##### Listed entries

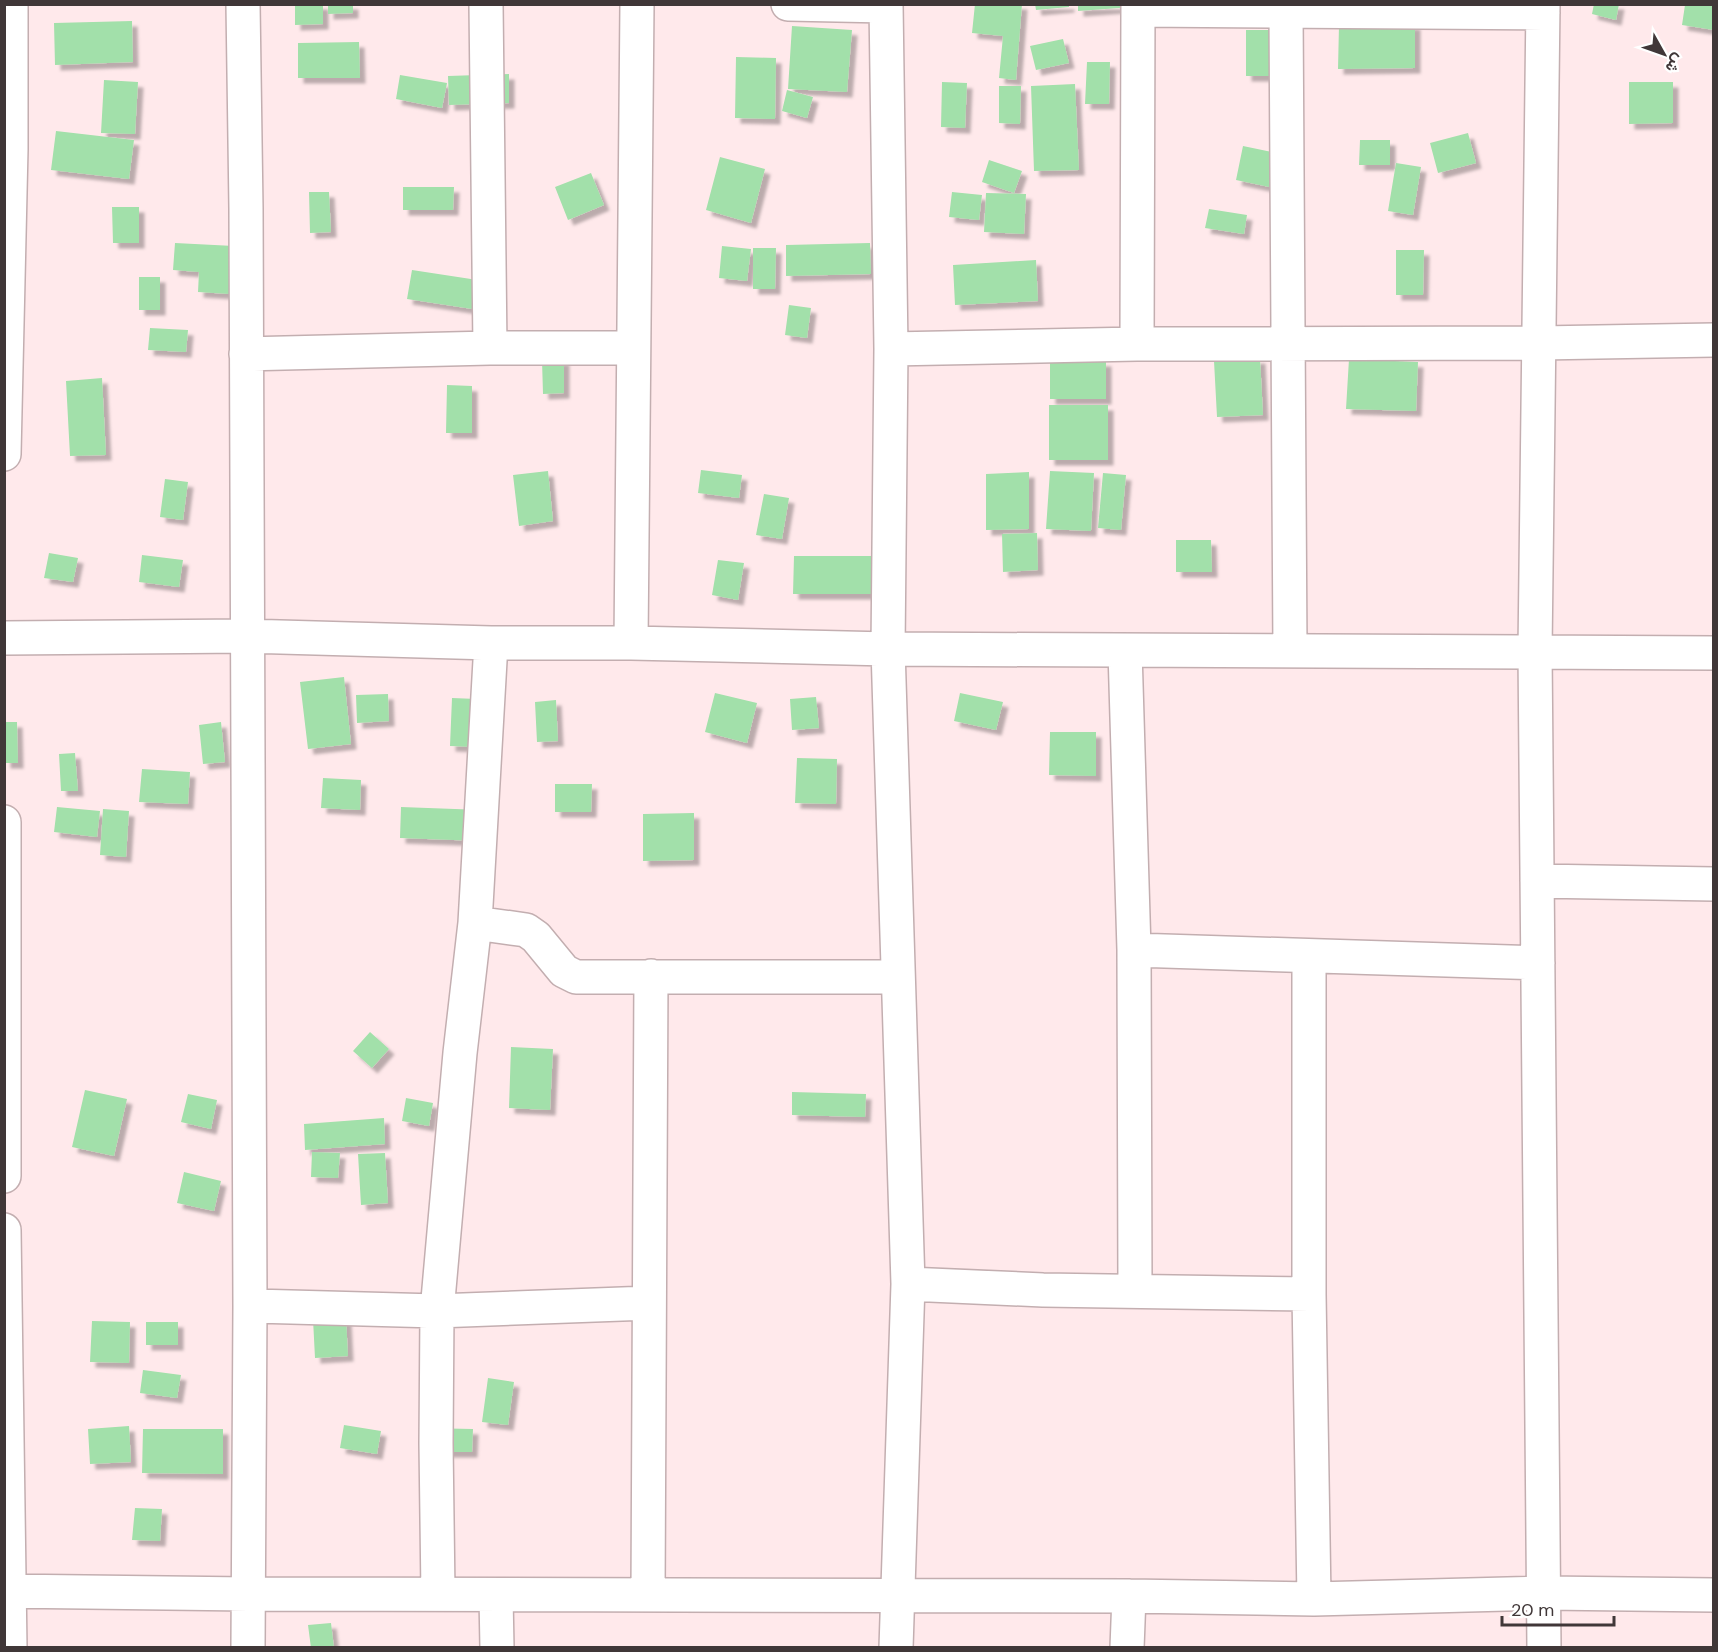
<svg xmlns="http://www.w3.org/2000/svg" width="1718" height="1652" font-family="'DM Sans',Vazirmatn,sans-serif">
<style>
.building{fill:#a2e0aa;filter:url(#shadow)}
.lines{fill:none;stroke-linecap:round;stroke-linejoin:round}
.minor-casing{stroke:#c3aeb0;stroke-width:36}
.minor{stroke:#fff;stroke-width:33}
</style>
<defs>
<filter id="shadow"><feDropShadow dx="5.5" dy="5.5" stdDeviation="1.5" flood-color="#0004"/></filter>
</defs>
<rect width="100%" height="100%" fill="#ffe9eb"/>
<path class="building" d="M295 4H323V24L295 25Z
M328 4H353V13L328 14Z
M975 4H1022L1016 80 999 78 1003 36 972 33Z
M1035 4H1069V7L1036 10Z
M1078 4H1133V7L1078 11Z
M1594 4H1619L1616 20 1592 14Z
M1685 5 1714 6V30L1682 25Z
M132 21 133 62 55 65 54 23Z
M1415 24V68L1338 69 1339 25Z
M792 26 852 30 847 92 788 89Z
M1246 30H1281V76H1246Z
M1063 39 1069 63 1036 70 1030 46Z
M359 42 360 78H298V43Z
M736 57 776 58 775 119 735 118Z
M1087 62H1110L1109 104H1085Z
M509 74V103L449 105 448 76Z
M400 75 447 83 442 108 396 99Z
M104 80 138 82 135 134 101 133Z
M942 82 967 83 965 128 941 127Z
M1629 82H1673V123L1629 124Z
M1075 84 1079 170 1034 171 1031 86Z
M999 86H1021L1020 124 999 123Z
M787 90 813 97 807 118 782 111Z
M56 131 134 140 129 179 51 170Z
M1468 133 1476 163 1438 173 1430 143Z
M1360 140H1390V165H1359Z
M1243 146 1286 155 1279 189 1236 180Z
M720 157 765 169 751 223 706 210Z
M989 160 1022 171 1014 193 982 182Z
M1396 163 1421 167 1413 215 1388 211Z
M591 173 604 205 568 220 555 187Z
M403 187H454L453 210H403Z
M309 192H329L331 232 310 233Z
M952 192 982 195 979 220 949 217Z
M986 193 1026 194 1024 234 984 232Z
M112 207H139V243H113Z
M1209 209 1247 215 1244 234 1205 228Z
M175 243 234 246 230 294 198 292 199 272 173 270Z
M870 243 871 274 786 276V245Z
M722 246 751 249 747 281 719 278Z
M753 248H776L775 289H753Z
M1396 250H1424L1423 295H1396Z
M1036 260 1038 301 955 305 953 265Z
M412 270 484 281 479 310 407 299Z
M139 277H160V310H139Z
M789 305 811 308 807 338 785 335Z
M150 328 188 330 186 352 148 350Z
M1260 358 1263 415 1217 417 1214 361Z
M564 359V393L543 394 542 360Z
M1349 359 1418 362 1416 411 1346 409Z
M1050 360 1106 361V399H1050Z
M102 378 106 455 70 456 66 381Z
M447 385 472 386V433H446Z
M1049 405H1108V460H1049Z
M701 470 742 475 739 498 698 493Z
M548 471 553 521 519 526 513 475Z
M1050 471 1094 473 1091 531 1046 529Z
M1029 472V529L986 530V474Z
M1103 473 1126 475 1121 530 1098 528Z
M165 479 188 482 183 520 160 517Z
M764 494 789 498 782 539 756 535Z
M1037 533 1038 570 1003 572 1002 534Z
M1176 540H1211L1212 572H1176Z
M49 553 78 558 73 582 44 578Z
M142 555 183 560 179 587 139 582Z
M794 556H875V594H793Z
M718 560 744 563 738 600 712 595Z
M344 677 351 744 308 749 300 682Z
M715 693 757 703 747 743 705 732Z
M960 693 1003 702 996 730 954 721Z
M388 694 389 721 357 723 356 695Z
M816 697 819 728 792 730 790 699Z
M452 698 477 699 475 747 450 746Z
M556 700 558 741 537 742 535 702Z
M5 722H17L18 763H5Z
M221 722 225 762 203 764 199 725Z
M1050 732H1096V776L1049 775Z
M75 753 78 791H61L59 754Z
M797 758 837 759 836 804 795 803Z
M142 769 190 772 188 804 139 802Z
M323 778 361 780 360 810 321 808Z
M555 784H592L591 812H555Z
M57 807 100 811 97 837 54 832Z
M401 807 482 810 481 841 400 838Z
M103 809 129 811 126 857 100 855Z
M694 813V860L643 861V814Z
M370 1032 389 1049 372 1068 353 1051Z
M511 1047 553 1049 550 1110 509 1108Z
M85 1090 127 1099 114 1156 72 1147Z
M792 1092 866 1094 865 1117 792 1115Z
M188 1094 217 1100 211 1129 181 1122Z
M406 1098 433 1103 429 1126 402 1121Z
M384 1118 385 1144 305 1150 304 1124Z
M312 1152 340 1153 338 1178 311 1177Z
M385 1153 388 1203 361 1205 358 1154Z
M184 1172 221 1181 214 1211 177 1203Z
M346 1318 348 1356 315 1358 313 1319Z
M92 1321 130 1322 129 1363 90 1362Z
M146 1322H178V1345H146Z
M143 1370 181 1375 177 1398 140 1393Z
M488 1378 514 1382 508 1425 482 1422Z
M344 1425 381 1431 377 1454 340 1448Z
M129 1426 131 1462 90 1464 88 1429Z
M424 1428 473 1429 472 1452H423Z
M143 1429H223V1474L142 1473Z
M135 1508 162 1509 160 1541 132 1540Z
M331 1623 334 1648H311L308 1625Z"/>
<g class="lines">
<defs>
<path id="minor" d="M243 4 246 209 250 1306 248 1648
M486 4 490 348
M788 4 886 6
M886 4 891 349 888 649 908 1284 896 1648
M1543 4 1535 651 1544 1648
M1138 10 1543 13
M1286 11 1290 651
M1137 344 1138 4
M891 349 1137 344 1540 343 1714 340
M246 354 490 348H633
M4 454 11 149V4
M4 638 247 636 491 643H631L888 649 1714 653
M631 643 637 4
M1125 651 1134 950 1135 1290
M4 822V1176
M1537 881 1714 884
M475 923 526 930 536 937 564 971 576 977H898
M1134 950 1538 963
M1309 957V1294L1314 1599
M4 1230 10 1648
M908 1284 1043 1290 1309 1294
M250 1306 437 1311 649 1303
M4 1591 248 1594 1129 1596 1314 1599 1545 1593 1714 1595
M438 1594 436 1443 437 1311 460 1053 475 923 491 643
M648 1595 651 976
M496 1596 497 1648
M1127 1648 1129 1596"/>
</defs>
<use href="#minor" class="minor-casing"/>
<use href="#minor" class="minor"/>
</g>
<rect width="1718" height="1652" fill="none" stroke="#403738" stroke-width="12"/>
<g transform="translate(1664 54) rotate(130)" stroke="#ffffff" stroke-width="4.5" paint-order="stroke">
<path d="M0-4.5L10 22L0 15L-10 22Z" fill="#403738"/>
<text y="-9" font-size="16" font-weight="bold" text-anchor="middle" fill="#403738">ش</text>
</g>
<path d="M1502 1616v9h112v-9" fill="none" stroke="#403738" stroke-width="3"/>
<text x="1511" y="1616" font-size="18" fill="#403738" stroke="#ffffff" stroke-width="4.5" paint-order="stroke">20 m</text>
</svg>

##########

◆ **Exercise**
Write out each line above that contains the word "lines".

◆ **Expected answer**
.lines{fill:none;stroke-linecap:round;stroke-linejoin:round}
<g class="lines">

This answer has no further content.